Prompt | Would you please transcribe the data in full and exactly, excluding images?

(Records from a data collection)
═══
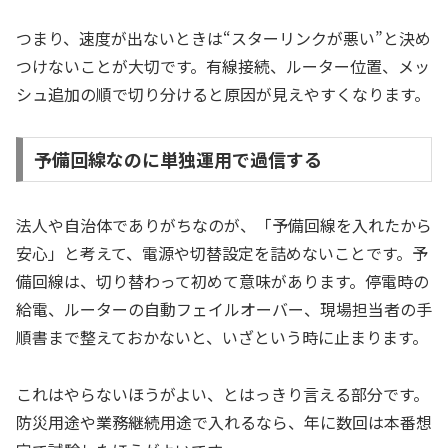
つまり、速度が出ないときは“スターリンクが悪い”と決め
つけないことが大切です。有線接続、ルーター位置、メッ
シュ追加の順で切り分けると原因が見えやすくなります。
予備回線なのに単独運用で過信する
法人や自治体でありがちなのが、「予備回線を入れたから
安心」と考えて、電源や切替設定を詰めないことです。予
備回線は、切り替わって初めて意味があります。停電時の
給電、ルーターの自動フェイルオーバー、現場担当者の手
順書まで整えておかないと、いざという時に止まります。
これはやらないほうがよい、とはっきり言える部分です。
防災用途や業務継続用途で入れるなら、年に数回は本番想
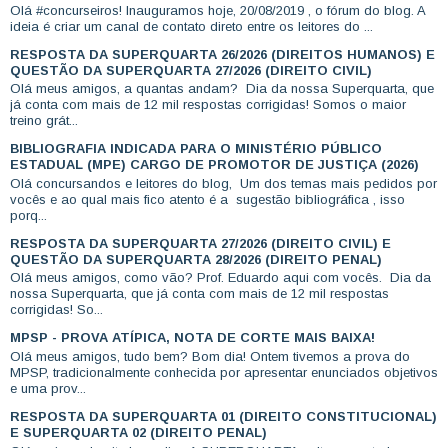
Olá #concurseiros! Inauguramos hoje, 20/08/2019 , o fórum do blog. A
ideia é criar um canal de contato direto entre os leitores do ...
RESPOSTA DA SUPERQUARTA 26/2026 (DIREITOS HUMANOS) E
QUESTÃO DA SUPERQUARTA 27/2026 (DIREITO CIVIL)
Olá meus amigos, a quantas andam? Dia da nossa Superquarta, que
já conta com mais de 12 mil respostas corrigidas! Somos o maior
treino grát...
BIBLIOGRAFIA INDICADA PARA O MINISTÉRIO PÚBLICO
ESTADUAL (MPE) CARGO DE PROMOTOR DE JUSTIÇA (2026)
Olá concursandos e leitores do blog, Um dos temas mais pedidos por
vocês e ao qual mais fico atento é a sugestão bibliográfica , isso
porq...
RESPOSTA DA SUPERQUARTA 27/2026 (DIREITO CIVIL) E
QUESTÃO DA SUPERQUARTA 28/2026 (DIREITO PENAL)
Olá meus amigos, como vão? Prof. Eduardo aqui com vocês. Dia da
nossa Superquarta, que já conta com mais de 12 mil respostas
corrigidas! So...
MPSP - PROVA ATÍPICA, NOTA DE CORTE MAIS BAIXA!
Olá meus amigos, tudo bem? Bom dia! Ontem tivemos a prova do
MPSP, tradicionalmente conhecida por apresentar enunciados objetivos
e uma prov...
RESPOSTA DA SUPERQUARTA 01 (DIREITO CONSTITUCIONAL)
E SUPERQUARTA 02 (DIREITO PENAL)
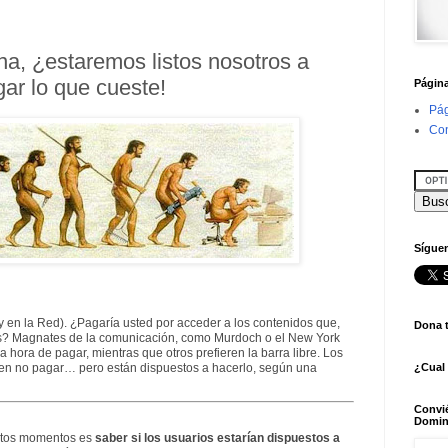
na, ¿estaremos listos nosotros a
ar lo que cueste!
Págin
Pág
Con
Síguen
(y en la Red). ¿Pagaría usted por acceder a los contenidos que,
Dona 
tos? Magnates de la comunicación, como Murdoch o el New York
 hora de pagar, mientras que otros prefieren la barra libre. Los
¿Cual
ieren no pagar… pero están dispuestos a hacerlo, según una
Convi
Domin
estos momentos es
saber si los usuarios estarían dispuestos a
═══
Expected answer |
つまり、速度が出ないときは“スターリンクが悪い”と決め
つけないことが大切です。有線接続、ルーター位置、メッ
シュ追加の順で切り分けると原因が見えやすくなります。
予備回線なのに単独運用で過信する
法人や自治体でありがちなのが、「予備回線を入れたから
安心」と考えて、電源や切替設定を詰めないことです。予
備回線は、切り替わって初めて意味があります。停電時の
給電、ルーターの自動フェイルオーバー、現場担当者の手
順書まで整えておかないと、いざという時に止まります。
これはやらないほうがよい、とはっきり言える部分です。
防災用途や業務継続用途で入れるなら、年に数回は本番想
Olá #concurseiros! Inauguramos hoje, 20/08/2019 , o fórum do blog. A
ideia é criar um canal de contato direto entre os leitores do ...
RESPOSTA DA SUPERQUARTA 26/2026 (DIREITOS HUMANOS) E
QUESTÃO DA SUPERQUARTA 27/2026 (DIREITO CIVIL)
Olá meus amigos, a quantas andam? Dia da nossa Superquarta, que
já conta com mais de 12 mil respostas corrigidas! Somos o maior
treino grát...
BIBLIOGRAFIA INDICADA PARA O MINISTÉRIO PÚBLICO
ESTADUAL (MPE) CARGO DE PROMOTOR DE JUSTIÇA (2026)
Olá concursandos e leitores do blog, Um dos temas mais pedidos por
vocês e ao qual mais fico atento é a sugestão bibliográfica , isso
porq...
RESPOSTA DA SUPERQUARTA 27/2026 (DIREITO CIVIL) E
QUESTÃO DA SUPERQUARTA 28/2026 (DIREITO PENAL)
Olá meus amigos, como vão? Prof. Eduardo aqui com vocês. Dia da
nossa Superquarta, que já conta com mais de 12 mil respostas
corrigidas! So...
MPSP - PROVA ATÍPICA, NOTA DE CORTE MAIS BAIXA!
Olá meus amigos, tudo bem? Bom dia! Ontem tivemos a prova do
MPSP, tradicionalmente conhecida por apresentar enunciados objetivos
e uma prov...
RESPOSTA DA SUPERQUARTA 01 (DIREITO CONSTITUCIONAL)
E SUPERQUARTA 02 (DIREITO PENAL)
na, ¿estaremos listos nosotros a
ar lo que cueste!
Págin
Pág
Con
Síguen
(y en la Red). ¿Pagaría usted por acceder a los contenidos que,
Dona 
tos? Magnates de la comunicación, como Murdoch o el New York
 hora de pagar, mientras que otros prefieren la barra libre. Los
¿Cual
ieren no pagar… pero están dispuestos a hacerlo, según una
Convi
Domin
estos momentos es
saber si los usuarios estarían dispuestos a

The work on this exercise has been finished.